━━━ PROVIDED MATERIAL ━━━

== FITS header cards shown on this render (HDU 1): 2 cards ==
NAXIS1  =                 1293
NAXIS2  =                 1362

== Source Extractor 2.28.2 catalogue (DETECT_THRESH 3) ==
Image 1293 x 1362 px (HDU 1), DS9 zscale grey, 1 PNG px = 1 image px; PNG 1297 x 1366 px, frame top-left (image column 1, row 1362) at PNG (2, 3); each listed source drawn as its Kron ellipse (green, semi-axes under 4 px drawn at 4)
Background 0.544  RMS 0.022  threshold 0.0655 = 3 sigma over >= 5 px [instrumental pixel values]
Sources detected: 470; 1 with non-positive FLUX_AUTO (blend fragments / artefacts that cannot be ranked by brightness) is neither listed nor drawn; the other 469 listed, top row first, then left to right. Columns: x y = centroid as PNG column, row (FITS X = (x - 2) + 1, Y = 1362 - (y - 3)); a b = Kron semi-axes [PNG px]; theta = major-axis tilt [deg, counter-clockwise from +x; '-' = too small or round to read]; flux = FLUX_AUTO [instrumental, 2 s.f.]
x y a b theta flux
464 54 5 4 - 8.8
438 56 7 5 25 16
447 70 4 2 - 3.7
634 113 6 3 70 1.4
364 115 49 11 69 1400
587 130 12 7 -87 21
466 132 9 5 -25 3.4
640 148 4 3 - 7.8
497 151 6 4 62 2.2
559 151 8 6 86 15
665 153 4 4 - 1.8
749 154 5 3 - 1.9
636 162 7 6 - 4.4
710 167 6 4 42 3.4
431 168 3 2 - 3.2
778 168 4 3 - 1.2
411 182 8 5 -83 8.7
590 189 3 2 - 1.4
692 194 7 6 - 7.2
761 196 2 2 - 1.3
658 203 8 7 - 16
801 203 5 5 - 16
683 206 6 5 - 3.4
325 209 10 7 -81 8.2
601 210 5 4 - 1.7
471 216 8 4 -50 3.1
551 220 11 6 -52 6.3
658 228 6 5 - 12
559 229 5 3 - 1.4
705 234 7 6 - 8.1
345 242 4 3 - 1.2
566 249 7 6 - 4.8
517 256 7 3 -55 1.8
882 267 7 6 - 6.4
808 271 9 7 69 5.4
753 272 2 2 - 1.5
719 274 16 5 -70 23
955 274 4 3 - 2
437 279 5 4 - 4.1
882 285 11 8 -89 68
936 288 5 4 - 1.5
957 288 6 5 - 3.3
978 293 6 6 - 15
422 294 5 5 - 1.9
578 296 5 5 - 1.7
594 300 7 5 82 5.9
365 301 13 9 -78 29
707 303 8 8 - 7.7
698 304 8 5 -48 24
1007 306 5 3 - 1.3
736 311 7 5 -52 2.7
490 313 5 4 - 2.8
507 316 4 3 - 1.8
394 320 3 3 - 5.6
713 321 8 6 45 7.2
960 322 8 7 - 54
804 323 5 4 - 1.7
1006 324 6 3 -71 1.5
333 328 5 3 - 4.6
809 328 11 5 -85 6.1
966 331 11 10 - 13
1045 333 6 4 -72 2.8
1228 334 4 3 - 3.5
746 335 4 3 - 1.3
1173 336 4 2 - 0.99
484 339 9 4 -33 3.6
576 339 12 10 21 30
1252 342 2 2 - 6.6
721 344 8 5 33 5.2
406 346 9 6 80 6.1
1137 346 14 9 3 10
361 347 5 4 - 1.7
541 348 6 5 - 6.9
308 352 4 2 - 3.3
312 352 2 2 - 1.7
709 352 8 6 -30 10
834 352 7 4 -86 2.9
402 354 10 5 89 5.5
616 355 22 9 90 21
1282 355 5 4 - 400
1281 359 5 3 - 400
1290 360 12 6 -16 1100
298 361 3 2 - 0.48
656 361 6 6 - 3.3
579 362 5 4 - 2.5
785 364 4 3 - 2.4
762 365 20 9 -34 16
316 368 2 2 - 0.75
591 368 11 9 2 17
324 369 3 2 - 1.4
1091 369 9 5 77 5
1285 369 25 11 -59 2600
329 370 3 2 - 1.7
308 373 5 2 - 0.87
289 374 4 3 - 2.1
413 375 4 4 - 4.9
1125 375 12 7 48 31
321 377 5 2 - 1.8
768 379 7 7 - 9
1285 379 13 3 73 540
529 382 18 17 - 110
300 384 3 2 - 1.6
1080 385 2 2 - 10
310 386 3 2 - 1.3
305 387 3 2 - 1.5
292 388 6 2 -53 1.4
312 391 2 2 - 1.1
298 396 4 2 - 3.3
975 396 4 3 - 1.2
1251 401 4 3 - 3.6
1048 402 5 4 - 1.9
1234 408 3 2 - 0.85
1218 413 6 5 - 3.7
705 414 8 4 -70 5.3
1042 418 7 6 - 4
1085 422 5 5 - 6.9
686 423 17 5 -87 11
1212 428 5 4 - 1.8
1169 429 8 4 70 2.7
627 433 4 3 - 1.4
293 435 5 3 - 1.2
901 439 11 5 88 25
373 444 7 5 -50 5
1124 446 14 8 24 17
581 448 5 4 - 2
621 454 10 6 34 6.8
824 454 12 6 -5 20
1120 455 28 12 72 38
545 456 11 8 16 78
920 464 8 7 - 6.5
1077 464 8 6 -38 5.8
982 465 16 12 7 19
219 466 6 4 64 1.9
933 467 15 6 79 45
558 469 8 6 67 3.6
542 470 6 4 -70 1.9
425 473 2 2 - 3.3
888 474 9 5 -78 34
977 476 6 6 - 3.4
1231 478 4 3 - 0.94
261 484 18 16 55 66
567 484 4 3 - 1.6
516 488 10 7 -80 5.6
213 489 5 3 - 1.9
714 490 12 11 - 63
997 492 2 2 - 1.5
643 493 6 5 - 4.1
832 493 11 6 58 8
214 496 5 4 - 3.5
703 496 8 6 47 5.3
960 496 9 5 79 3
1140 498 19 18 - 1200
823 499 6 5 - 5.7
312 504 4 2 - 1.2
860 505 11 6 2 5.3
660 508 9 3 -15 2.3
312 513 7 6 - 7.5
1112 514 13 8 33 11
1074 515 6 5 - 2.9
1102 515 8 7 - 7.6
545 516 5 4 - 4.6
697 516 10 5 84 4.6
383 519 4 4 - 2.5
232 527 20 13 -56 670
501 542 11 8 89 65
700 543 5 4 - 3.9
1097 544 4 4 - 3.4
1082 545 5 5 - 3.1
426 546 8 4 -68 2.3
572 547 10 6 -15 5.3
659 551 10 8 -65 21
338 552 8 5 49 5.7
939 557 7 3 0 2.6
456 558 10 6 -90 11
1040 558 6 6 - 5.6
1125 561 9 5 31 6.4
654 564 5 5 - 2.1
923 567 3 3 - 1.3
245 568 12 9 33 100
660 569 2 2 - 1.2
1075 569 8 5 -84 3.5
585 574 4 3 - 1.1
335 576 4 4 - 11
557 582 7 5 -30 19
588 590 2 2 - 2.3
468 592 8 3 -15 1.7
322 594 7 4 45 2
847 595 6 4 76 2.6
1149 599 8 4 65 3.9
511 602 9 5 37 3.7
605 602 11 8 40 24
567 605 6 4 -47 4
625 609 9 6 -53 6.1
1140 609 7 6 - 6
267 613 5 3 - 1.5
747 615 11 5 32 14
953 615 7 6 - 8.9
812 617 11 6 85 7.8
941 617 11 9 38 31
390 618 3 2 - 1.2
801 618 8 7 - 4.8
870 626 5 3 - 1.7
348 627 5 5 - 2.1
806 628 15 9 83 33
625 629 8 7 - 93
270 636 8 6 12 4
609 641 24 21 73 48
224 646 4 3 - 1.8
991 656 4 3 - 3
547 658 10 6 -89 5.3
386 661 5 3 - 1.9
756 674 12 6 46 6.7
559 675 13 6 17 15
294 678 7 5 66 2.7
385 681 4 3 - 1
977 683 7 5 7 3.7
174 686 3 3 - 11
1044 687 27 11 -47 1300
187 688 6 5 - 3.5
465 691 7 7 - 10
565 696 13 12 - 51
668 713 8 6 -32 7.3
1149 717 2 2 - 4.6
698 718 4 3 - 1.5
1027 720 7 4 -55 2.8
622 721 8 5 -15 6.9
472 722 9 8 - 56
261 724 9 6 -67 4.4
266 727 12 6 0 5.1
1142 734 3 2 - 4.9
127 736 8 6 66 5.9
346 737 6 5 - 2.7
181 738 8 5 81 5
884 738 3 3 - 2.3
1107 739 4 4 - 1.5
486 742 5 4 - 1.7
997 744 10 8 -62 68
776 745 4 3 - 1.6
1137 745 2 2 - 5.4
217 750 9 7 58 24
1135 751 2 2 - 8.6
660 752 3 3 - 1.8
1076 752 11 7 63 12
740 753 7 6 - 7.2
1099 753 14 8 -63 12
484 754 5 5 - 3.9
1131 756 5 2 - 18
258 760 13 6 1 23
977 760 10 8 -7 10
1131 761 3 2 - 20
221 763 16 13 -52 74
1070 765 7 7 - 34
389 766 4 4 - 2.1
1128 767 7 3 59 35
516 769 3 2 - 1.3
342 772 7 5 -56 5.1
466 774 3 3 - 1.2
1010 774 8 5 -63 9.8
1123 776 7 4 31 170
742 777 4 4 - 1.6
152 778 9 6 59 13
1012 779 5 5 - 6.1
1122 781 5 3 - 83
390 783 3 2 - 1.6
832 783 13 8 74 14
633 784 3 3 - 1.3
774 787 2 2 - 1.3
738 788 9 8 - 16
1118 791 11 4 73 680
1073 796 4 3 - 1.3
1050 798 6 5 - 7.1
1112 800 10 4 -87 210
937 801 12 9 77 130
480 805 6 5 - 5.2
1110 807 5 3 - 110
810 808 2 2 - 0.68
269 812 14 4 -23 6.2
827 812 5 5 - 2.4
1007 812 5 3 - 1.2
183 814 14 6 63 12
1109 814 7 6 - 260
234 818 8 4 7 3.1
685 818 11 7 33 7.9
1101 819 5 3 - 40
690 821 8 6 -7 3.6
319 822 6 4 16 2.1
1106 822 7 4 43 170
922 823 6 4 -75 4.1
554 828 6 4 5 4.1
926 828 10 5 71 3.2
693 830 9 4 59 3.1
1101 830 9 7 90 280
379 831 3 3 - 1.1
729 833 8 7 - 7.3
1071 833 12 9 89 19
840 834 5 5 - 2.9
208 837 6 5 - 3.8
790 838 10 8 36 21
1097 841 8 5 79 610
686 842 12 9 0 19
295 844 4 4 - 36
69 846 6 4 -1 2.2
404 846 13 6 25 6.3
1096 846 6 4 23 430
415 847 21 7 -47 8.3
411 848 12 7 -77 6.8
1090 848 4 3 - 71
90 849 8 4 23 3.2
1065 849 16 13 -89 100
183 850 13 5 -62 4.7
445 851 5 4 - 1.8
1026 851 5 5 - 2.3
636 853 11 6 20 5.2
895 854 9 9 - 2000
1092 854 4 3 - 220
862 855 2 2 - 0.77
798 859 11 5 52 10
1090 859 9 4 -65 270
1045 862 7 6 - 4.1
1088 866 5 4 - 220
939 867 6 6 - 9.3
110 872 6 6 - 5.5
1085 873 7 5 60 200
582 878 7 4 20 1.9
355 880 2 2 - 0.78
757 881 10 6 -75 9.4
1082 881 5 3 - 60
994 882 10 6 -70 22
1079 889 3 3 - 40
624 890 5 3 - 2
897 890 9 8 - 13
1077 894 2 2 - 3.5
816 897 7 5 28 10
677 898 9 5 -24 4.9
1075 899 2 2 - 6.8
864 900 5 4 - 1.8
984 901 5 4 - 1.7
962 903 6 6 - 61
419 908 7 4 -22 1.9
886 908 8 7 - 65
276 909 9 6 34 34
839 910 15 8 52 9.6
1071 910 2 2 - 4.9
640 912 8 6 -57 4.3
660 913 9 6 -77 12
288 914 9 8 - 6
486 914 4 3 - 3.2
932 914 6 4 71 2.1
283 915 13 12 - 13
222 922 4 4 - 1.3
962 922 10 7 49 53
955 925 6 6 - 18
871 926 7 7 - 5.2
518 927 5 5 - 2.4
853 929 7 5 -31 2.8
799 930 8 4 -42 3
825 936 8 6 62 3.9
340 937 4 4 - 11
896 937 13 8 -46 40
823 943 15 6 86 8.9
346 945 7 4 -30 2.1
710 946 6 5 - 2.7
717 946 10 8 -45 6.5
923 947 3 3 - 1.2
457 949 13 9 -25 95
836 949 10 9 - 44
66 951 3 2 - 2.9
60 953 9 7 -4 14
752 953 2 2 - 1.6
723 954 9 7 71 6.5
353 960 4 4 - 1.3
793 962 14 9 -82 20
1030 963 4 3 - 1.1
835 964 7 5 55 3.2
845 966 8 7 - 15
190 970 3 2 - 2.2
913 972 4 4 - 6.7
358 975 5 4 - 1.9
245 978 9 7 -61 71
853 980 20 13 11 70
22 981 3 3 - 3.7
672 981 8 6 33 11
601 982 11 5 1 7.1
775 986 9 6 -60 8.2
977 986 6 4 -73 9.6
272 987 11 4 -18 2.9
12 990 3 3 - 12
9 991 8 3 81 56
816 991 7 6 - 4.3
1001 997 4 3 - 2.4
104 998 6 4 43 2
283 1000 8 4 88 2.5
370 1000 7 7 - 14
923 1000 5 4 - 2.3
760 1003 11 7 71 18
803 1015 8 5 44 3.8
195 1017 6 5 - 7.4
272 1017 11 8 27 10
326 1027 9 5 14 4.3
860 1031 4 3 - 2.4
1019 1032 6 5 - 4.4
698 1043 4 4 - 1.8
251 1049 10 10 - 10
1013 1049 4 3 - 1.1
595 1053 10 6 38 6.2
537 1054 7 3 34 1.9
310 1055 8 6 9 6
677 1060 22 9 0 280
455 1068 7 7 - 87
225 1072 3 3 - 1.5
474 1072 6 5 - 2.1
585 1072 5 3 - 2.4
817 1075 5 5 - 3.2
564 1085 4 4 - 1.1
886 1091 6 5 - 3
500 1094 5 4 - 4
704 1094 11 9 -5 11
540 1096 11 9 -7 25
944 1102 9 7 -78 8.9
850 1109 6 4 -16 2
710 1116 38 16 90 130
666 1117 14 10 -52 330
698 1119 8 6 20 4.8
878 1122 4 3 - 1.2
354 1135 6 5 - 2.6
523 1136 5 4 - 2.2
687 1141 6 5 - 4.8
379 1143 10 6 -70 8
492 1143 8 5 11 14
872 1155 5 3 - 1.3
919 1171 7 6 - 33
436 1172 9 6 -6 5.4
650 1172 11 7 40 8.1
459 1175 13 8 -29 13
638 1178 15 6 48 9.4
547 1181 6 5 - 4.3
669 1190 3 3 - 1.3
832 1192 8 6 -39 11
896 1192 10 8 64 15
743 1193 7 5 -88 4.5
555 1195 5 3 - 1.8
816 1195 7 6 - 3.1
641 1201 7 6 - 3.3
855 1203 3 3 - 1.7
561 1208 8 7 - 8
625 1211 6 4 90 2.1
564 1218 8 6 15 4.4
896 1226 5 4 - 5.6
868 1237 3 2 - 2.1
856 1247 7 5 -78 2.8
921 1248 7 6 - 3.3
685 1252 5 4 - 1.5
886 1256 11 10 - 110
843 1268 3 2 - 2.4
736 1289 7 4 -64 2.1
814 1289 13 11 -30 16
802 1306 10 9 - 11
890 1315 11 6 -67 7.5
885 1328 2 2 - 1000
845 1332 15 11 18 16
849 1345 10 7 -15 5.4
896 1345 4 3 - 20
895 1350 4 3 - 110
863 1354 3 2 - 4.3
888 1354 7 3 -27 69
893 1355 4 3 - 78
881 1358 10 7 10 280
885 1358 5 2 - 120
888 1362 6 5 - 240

━━━

#### EXERCISE DETAILS
Identify every line in the entries above that contains the string "theta", and copy each such line. Matching is case-sensitive.

#### OUTPUT
Sources detected: 470; 1 with non-positive FLUX_AUTO (blend fragments / artefacts that cannot be ranked by brightness) is neither listed nor drawn; the other 469 listed, top row first, then left to right. Columns: x y = centroid as PNG column, row (FITS X = (x - 2) + 1, Y = 1362 - (y - 3)); a b = Kron semi-axes [PNG px]; theta = major-axis tilt [deg, counter-clockwise from +x; '-' = too small or round to read]; flux = FLUX_AUTO [instrumental, 2 s.f.]
x y a b theta flux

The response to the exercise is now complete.